I thought that it was good to bring people to a place to resocialise the experience of the digital, but on a hilltop today I understood that it was not artistic but social practice that requires the shift - and artists need to be as flexible as possible to continue capturing the spirit of our time and turning it into lasting art.

Download #Satsymph today. Follow them on twitter for updates about their work. 

And go somewhere amazing to listen to Hermes. You Will enjoy it!

Monday 24 September 2012

Painting the landscape itself. No, I mean really, actually painting it. Oh, and in sound.
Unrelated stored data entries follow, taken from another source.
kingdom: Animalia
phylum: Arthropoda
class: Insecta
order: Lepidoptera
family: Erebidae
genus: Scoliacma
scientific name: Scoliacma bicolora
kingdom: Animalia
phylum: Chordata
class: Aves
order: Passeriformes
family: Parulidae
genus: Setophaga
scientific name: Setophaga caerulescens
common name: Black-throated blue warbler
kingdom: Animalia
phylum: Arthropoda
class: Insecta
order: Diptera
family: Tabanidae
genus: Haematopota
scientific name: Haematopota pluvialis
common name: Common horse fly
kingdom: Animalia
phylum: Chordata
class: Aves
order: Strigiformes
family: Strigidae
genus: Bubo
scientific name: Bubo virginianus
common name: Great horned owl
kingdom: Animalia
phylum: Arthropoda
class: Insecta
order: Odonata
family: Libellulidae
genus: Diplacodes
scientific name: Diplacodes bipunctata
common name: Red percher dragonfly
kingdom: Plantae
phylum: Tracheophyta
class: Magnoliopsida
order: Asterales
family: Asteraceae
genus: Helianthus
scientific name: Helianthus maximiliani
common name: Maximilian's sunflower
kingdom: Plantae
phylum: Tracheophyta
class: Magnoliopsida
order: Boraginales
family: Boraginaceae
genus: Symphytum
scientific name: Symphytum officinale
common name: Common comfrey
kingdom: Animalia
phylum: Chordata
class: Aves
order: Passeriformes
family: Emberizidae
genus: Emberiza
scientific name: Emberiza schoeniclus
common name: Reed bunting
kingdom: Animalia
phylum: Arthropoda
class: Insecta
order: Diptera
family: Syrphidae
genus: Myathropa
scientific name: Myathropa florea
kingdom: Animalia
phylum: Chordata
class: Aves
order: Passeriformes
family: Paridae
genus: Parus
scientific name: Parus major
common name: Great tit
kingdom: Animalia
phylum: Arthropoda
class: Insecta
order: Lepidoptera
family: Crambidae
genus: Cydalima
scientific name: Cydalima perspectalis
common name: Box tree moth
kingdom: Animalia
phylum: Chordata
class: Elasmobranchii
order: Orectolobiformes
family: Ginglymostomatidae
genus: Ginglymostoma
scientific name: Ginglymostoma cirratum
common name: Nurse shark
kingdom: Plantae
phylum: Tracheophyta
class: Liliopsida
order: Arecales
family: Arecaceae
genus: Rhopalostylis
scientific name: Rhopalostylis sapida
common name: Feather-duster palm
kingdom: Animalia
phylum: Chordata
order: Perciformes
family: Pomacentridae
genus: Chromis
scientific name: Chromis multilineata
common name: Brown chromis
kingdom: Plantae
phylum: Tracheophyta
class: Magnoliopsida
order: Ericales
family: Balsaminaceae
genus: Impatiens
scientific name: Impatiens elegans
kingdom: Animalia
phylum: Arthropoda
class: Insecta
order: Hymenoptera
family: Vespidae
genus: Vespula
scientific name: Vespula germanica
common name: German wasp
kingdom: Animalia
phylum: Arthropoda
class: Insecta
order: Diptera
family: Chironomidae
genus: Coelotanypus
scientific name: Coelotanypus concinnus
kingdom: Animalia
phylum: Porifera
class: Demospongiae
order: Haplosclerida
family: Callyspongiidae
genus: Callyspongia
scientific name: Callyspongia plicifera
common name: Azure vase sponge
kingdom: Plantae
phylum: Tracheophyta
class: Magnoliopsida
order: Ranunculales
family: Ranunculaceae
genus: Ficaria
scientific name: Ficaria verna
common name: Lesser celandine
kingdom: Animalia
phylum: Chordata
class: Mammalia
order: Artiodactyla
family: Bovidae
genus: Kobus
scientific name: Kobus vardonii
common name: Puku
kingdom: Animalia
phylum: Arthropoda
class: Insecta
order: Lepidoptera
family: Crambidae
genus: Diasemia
If ever you decide to demonstrate your crazy, arcane research, the ideas you dream about and discuss with yourself, sometimes inadvertently aloud - then find you’ve accidentally instigated the biggest, most exciting and terrifying project of your life, don’t call me to complain. I will only laugh.
I was working on how to motion-track listeners so they can walk inside a piece of music - we’re getting there, with amazing work from composer-programmer Iyad Assaf, it’s called 3D-BARE.
I called music tech guru and composer Julio d’Escrivan for advice.
He put me in touch with Enrique Tomas, whose noTours software uses GPS and does a similar - well, different - thing to what I was working on but with such interesting results and rich possibilities that I was hooked.
noTours lets you edit a place with sounds: overlapped, interlocking, spliced, hovering in the landscape.
When a composition is complete, I now do something additional with it - splitting it into horizontal and vertical fragments, spreading it across a garden or along the Thames, then inviting people to come and listen.
I recorded singers a few months ago, one at a time, then combined them into a ‘virtual’ choir, in a setting of a poem called “Take Me By The Hand” for Southampton’s Musical Alphabet weekend.
There’s now a version spread between the paths and trees, buildings and water of the university campus. Singers and the place, sonically and physically bound together. Blurring and augmenting the heard reality of a place allows us to do strange and interesting things…
So I've been constructing musical compositions embedded in landscape and decided to make more systematic my approach to recording the landscape itself and, more importantly, the people in it.
Six months on, I’m coordinating the Audio Portrait of Southampton - to capture the place, the year, its noises, sounds and music. An immersive sonic montage spread across the green spaces of the city for listeners to walk inside and investigate, like a virtual city built only of sound.
Southampton Music Hub and Art Asia have recently come on board, bringing fantastic, diverse musical talent to the Portrait and I was recently interviewed by Xan Philips on Voice FM.
We’ll be demonstrating on 11th October at the University’s next Creative DigiFest, SXSC2. Come and hear for yourself!